One of the officials who took part in a raid on a Jehovah's Witness meeting last September in the town of Chirchik (Chirchiq) on the outskirts of the capital Tashkent has strongly defended the authorities' action. The officials demanded that those present should halt the service on the grounds that the house where they were meeting was not registered as a church building. The Jehovah's Witnesses have been banned from meeting there since the raid. Reached on 18 November, Velorom Kasymova, deputy administrator of Chirchik, categorically assured Forum 18 News Service that members of a religious organisation could meet only at the juridical address where the community was registered. "Otherwise, how can we control the activity of a religious organisation?" she asked. Yet despite Forum 18's repeated requests, Kasymova could not cite a law banning a registered community from holding services away from the prayer house given as the juridical address when the community was registered.

Some 40 Jehovah's Witnesses were present when representatives of the town administration, the police and the secret police raided the Jehovah's Witness prayer house on 18 September. Andrei Agafonov, secretary of the Jehovah's Witness community, told Forum 18 on 18 November that the officials, citing the fact that the house was not registered as a church, told the Jehovah's Witnesses that they had violated articles 240 and 241 of the code of administrative offences. They also ordered those present to provide written statements, but they refused to do so.

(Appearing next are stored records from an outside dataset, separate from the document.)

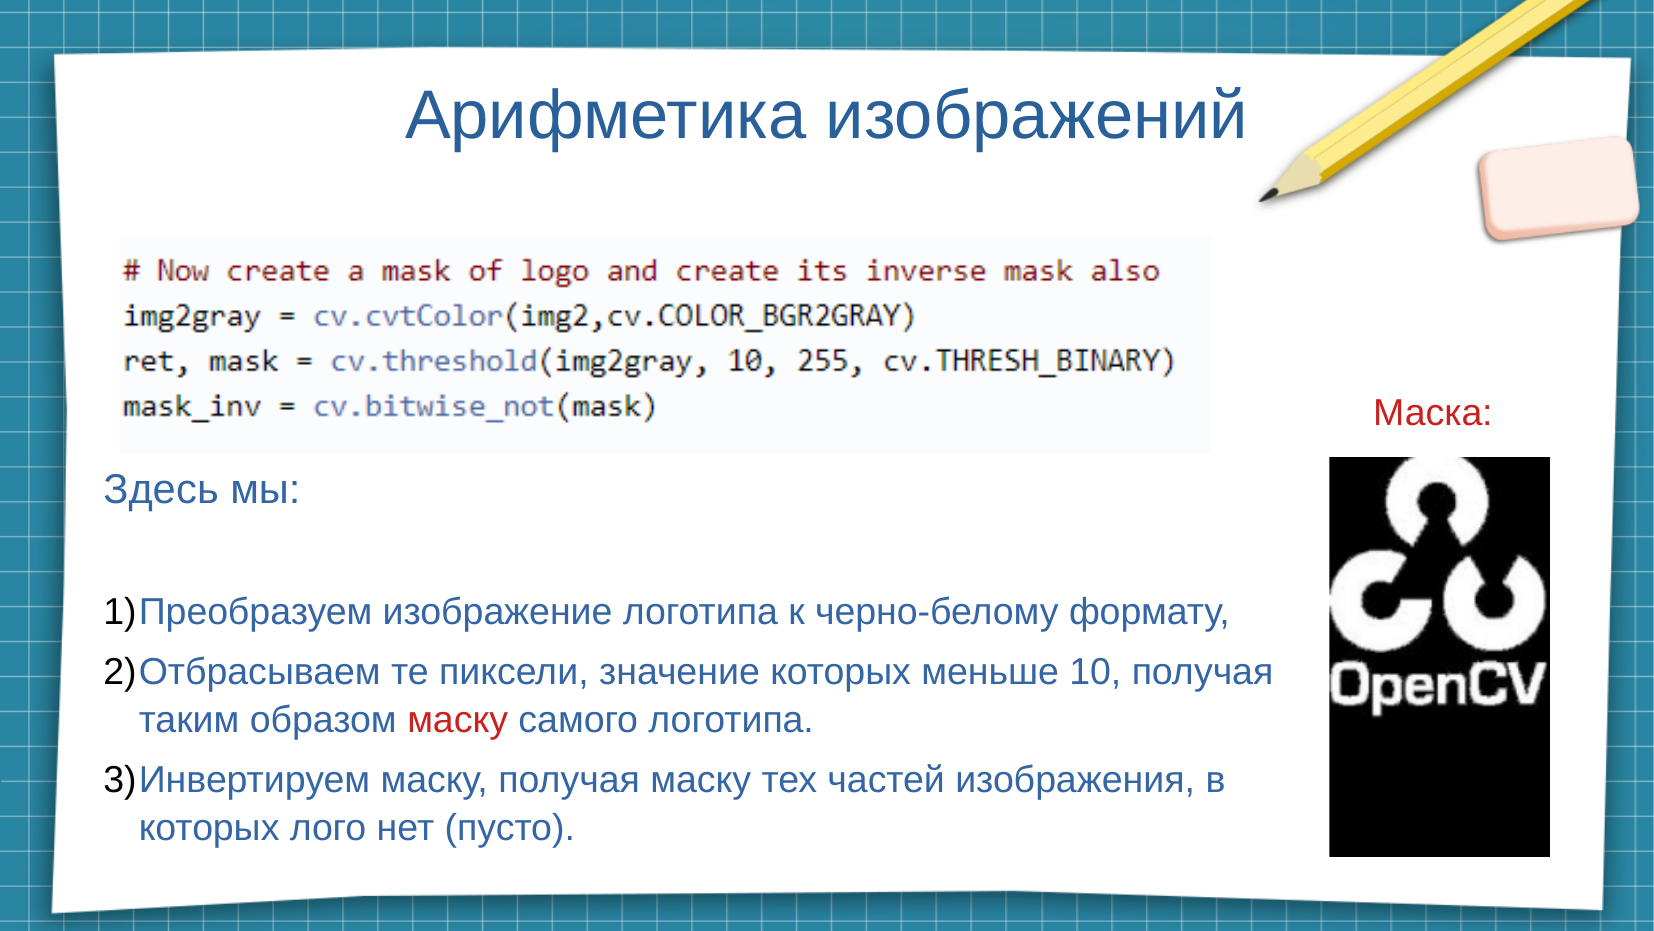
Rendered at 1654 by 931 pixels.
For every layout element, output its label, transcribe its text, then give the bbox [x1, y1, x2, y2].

title Арифметика изображений [82, 37, 1571, 193]
text_box Здесь мы: Преобразуем изображение логотипа к черно-белому формату, Отбрасываем те пиксели, значение которых меньше 10, получая таким образом маску самого логотипа. Инвертируем маску, получая маску тех частей изображения, в которых лого нет (пусто). [88, 451, 1388, 857]
text_box Маска: [1358, 383, 1508, 441]
picture [0, 0, 1654, 931]
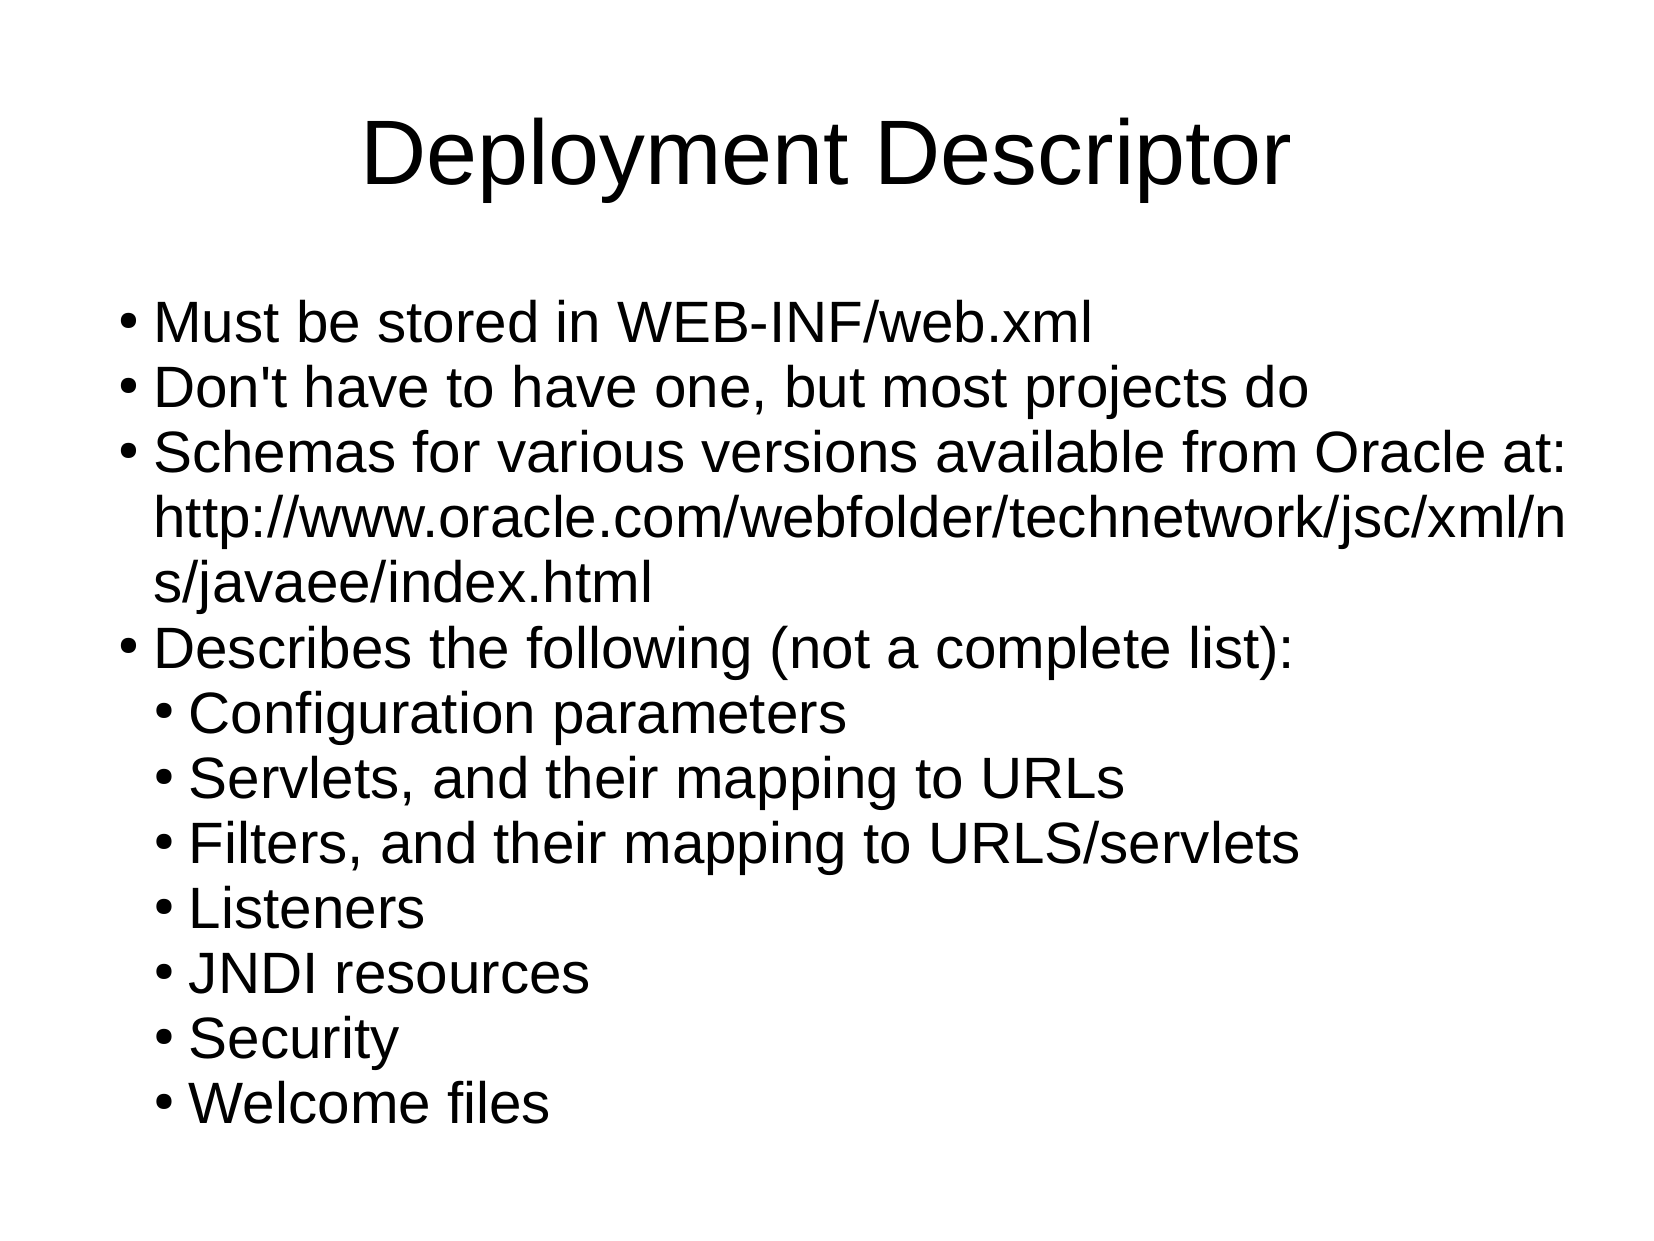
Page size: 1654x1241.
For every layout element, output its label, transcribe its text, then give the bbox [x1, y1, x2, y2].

subtitle Must be stored in WEB-INF/web.xml Don't have to have one, but most projects do Schemas for various versions available from Oracle at: http://www.oracle.com/webfolder/technetwork/jsc/xml/ns/javaee/index.html Describes the following (not a complete list): Configuration parameters Servlets, and their mapping to URLs Filters, and their mapping to URLS/servlets Listeners JNDI resources Security Welcome files [82, 290, 1571, 1188]
title Deployment Descriptor [82, 49, 1571, 257]
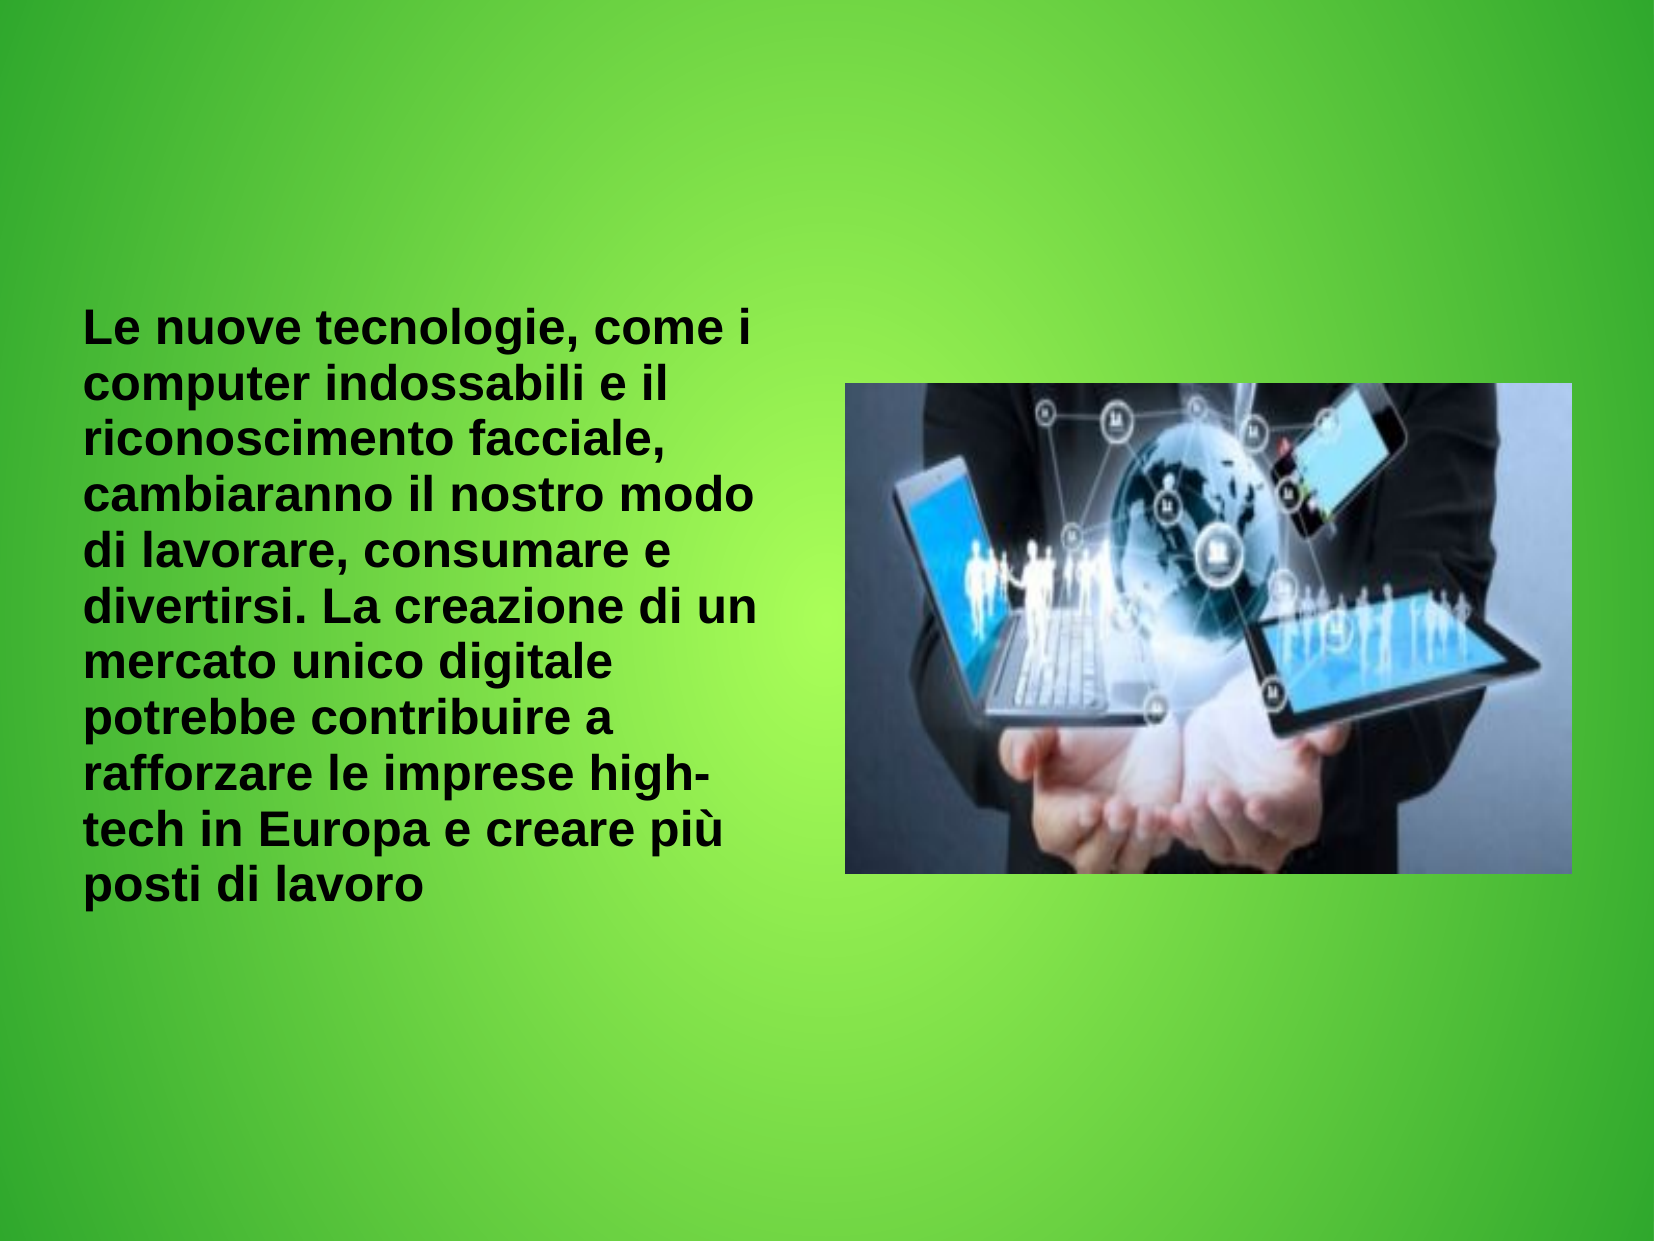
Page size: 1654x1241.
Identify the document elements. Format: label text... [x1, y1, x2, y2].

list Le nuove tecnologie, come i computer indossabili e il riconoscimento facciale, cambiaranno il nostro modo di lavorare, consumare e divertirsi. La creazione di un mercato unico digitale potrebbe contribuire a rafforzare le imprese high-tech in Europa e creare più posti di lavoro [82, 299, 809, 1019]
picture [845, 383, 1572, 874]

Article 240 specifies a fine for unlawful juridical activity, refusal on the part of the leaders of religious meetings to register their statute, the organisation and running by "cult members" of special children's and young people's clubs, as well as labour, literary and other clubs that do not bear any relation to the "performance of the cult". Article 241 specifies a fine for giving religious instruction without specialist religious training and without the permission of the central administration office of the religious organisation, as well as for giving religious instruction in a private capacity.

Neither of these articles – whose wording dates back to the Soviet period - is applicable to the Jehovah's Witnesses, given that their organisation is registered in Chirchik. Agafonov told Forum 18 that the house raided by officials is registered in the name not of a private individual, but of the organisation. "The problem is basically that our former prayer house is too small and we bought another one with the specific aim of holding religious gatherings," he explained. "The authorities were perfectly well aware of why we bought the house. Now we cannot be found guilty under articles 240 and 241 of the administrative code, but we are still being forbidden from meeting in the new building, because the house is situated in a residential area." Agafonov insisted that there is no law forbidding meetings in a private home.

Article 14 of Uzbekistan's law on religion states clearly that "services, religious rituals and ceremonies may be held in cult buildings and prayer houses at the place where religious organisations are situated and on land owned by them, at places of pilgrimage, at cemeteries and if the ritual demands, services may be held in the homes of citizens if that is their wish." Given that the house under dispute was bought not by a private individual but by the Jehovah's Witness organisation, it appears the community was acting within the law by meeting there.